BEGIN EXCERPTED RECORDS

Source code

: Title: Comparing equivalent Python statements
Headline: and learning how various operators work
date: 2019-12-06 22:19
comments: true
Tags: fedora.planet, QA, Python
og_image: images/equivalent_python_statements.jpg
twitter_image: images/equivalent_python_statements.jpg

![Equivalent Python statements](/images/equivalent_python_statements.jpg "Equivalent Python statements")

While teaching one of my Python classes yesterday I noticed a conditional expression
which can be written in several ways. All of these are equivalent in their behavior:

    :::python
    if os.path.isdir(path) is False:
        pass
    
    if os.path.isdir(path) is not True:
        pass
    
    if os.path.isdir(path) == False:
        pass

END EXCERPTED RECORDS
BEGIN EXCERPTED RECORDS

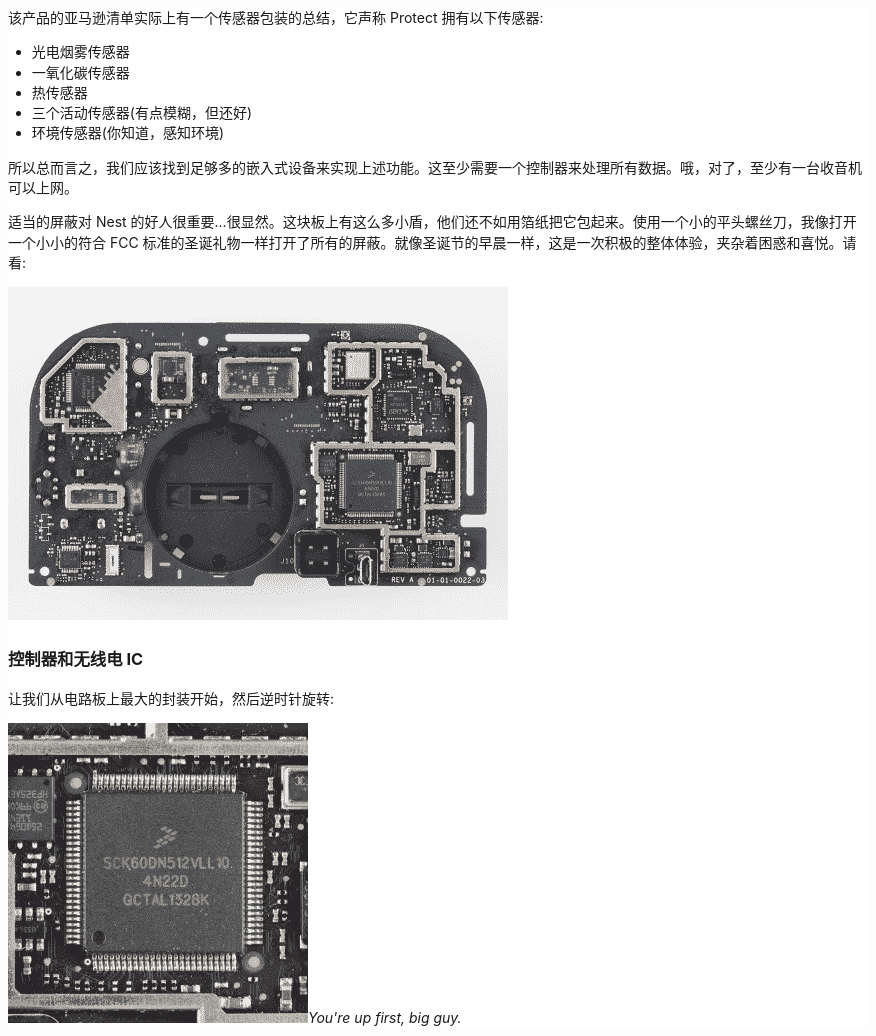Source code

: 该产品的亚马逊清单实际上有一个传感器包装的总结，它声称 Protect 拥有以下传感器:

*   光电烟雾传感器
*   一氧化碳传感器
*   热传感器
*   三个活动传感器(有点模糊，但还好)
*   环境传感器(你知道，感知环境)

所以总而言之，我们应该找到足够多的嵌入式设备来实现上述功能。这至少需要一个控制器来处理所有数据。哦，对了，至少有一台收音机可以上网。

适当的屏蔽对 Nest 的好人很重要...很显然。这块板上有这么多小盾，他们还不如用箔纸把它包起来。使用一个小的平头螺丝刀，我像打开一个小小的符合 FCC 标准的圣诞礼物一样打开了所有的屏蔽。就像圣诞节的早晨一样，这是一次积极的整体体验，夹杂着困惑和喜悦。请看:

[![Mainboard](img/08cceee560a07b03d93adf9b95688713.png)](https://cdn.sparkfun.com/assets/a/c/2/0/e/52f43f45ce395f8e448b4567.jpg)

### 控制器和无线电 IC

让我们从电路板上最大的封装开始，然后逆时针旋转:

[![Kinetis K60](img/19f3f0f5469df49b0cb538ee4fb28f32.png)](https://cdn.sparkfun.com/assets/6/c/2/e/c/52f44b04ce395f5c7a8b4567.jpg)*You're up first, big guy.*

END EXCERPTED RECORDS
BEGIN EXCERPTED RECORDS

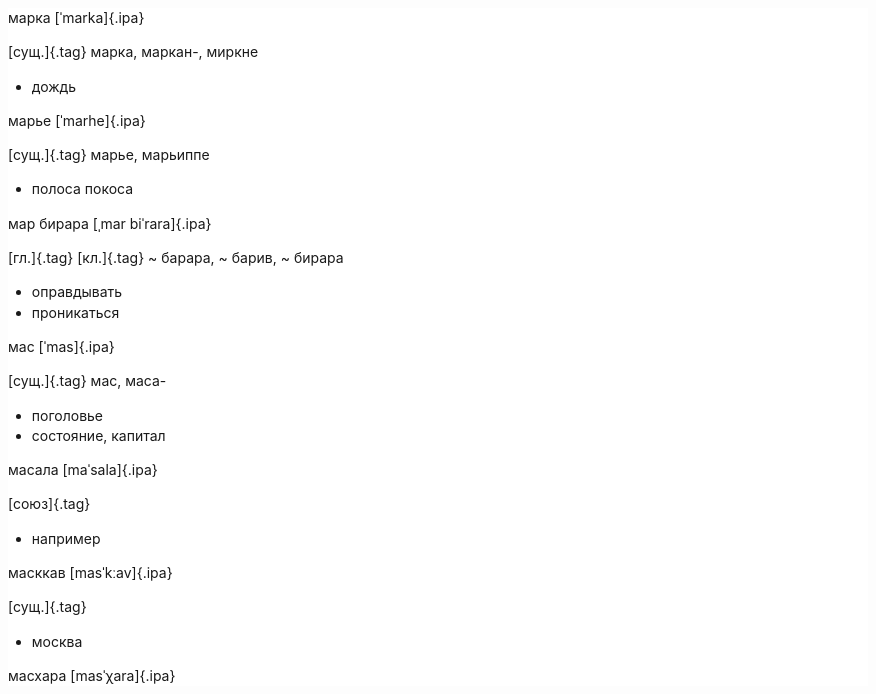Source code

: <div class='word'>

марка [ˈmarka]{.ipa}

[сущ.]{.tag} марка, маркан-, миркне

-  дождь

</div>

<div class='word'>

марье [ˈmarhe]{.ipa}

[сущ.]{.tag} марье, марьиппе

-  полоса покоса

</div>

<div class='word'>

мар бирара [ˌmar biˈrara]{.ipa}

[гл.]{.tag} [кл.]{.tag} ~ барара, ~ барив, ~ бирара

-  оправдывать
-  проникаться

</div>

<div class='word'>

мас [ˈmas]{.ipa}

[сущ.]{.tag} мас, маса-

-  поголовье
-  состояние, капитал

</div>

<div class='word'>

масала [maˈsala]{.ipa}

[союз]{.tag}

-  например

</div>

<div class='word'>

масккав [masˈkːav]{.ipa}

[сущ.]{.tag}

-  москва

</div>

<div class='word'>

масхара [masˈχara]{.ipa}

END EXCERPTED RECORDS

**TASK DETAILS**
The only reply wanted is the number of lines in the records above containing the word "sparkfun".

**EXERCISE RESPONSE**
2